Objective 1 → According to the news report on Alan Leong Kah-kit, who took over as convener of the pan-democracy meetings?
Objective 2 → Revise the passage of the news report on Alan Leong Kah-kit starting at "Leong told local media" and ending at "not to run.", substituting "coordinator" for "convener".
Objective 3 → Extend the news report on Alan Leong Kah-kit beyond its final sentence.

━━ Document excerpt ━━

Civic Party leader and lawmaker Alan Leong Kah-kit has announced that he will not be running in the 2016 Legislative Council election, which would mark the end of his 12-year term as a legislator next year.

Leong told local media on Wednesday that he decided not to run for another term in LegCo, saying that he “has done too many things, but they did not seem very effective” in the past 12 years. He said he has not discussed the decision with his party.

He has also stepped down as convener of the pan-democracy meetings, a weekly gathering formerly known as “lunch box meeting” which sees lawmakers in the pan-democracy camp get together over lunch to discuss political issues. Labour Party vice-chairwoman Cyd Ho Sau-lan took over the role on Wednesday.

Alan Leong Kah-kit. Photo: Facebook.

“It’s not like the world can’t function without any one particular person,” Leong said of his decision not to run.

━━━
━━ Given entries ━━

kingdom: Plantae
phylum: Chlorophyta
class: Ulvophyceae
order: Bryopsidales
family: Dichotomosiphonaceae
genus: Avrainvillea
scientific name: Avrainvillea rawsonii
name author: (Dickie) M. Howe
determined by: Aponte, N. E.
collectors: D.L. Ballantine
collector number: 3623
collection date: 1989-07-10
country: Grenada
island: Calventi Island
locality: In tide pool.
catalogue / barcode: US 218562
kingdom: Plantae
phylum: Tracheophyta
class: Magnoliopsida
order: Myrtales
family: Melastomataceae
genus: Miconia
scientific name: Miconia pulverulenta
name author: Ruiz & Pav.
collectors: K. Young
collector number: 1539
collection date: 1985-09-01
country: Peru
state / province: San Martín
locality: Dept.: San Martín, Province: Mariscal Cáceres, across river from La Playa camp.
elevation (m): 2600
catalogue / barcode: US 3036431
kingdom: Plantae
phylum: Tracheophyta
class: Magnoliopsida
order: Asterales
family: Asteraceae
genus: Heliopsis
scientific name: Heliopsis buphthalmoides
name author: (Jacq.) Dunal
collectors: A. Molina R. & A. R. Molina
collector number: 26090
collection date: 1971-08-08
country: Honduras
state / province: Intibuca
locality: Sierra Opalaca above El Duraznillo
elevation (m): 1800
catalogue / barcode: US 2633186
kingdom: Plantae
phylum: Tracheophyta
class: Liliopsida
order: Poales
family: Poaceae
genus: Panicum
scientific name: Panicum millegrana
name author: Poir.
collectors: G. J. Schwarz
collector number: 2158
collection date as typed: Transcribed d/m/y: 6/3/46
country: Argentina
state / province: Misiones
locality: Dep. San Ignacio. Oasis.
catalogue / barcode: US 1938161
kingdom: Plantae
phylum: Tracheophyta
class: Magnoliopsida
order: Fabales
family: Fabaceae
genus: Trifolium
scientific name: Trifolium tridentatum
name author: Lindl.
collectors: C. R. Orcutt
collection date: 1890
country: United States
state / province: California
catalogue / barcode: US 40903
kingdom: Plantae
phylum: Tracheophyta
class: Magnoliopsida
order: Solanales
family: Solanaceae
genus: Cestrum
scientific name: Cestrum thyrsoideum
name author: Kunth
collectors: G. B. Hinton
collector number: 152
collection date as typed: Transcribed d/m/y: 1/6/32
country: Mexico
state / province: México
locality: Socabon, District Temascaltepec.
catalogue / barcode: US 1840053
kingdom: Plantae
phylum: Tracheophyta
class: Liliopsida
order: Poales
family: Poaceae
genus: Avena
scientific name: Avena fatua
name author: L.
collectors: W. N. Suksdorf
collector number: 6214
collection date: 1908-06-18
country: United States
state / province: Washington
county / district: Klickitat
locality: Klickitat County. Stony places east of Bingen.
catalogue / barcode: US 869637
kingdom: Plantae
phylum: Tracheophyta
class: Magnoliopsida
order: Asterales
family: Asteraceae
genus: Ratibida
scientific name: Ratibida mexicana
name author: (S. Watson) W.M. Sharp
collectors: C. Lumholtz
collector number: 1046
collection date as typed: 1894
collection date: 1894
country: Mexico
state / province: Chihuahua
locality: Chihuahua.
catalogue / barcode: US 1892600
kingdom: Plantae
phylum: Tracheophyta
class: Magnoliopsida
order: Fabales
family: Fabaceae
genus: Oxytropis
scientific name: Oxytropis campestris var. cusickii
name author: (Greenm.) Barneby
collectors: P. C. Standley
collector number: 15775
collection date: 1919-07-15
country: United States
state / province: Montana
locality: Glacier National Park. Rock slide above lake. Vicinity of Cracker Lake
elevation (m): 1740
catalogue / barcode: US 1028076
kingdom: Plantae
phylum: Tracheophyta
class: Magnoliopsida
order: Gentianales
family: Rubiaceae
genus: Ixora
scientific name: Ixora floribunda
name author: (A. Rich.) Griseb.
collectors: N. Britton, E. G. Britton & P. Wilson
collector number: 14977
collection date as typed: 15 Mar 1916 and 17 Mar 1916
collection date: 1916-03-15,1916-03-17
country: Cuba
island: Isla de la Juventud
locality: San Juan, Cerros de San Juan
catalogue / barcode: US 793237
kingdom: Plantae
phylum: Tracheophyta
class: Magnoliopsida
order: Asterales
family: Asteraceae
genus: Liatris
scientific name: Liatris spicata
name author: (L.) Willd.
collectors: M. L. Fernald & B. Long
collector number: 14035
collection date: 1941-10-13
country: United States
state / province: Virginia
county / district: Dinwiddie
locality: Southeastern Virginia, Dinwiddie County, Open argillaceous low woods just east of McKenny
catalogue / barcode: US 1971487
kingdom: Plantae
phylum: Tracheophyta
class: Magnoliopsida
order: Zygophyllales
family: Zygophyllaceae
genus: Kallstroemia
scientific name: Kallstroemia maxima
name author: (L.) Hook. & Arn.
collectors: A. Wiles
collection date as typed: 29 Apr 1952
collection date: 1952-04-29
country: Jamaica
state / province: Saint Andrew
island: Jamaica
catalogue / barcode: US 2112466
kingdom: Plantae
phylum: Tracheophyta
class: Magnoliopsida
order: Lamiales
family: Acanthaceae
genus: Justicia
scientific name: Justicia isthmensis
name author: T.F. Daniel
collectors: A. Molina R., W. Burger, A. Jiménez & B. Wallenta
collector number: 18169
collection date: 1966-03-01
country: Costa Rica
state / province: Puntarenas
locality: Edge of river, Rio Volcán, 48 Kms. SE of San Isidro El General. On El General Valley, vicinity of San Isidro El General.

━━━

Task answer 1 → Labour Party vice-chairwoman Cyd Ho Sau-lan.

Task answer 2 →
Leong told local media on Wednesday that he decided not to run for another term in LegCo, saying that he “has done too many things, but they did not seem very effective” in the past 12 years. He said he has not discussed the decision with his party.

He has also stepped down as coordinator of the pan-democracy meetings, a weekly gathering formerly known as “lunch box meeting” which sees lawmakers in the pan-democracy camp get together over lunch to discuss political issues. Labour Party vice-chairwoman Cyd Ho Sau-lan took over the role on Wednesday.

Alan Leong Kah-kit. Photo: Facebook.

“It’s not like the world can’t function without any one particular person,” Leong said of his decision not to run.

Task answer 3 →
He said that he would consider running again if Hong Kong’s political environment changes and if he feels he could make a difference. He added that he hoped new faces from the Civic Party could be given opportunities to bring about change.

Leong had a word of advice for people hoping to become involved in politics. “I have seen people around me who are smarter than me, but who do not realise they are being manipulated by communists.”

Alan Leong Kah-kit was first elected to LegCo in 2004. He represented pro-democracy political group Basic Law Article 45 Concern Group, founded by a group of lawyers and academics striving for universal suffrage. The group later became the Civic Party in 2006. Leong has been the party’s leader since 2011.

He ran for chief executive in 2007 and was up against Donald Tsang, who later won. The two engaged in a live television debate, the first of its kind.

The Civic Party is currently represented by five lawmakers in LegCo: Leong, Kenneth Chan Ka-lok, Claudia Mo Man-ching, Kwok Ka-ki and Dennis Kwok Wing-hang. Lawmaker Ronny Tong Ka-wah left the party in July.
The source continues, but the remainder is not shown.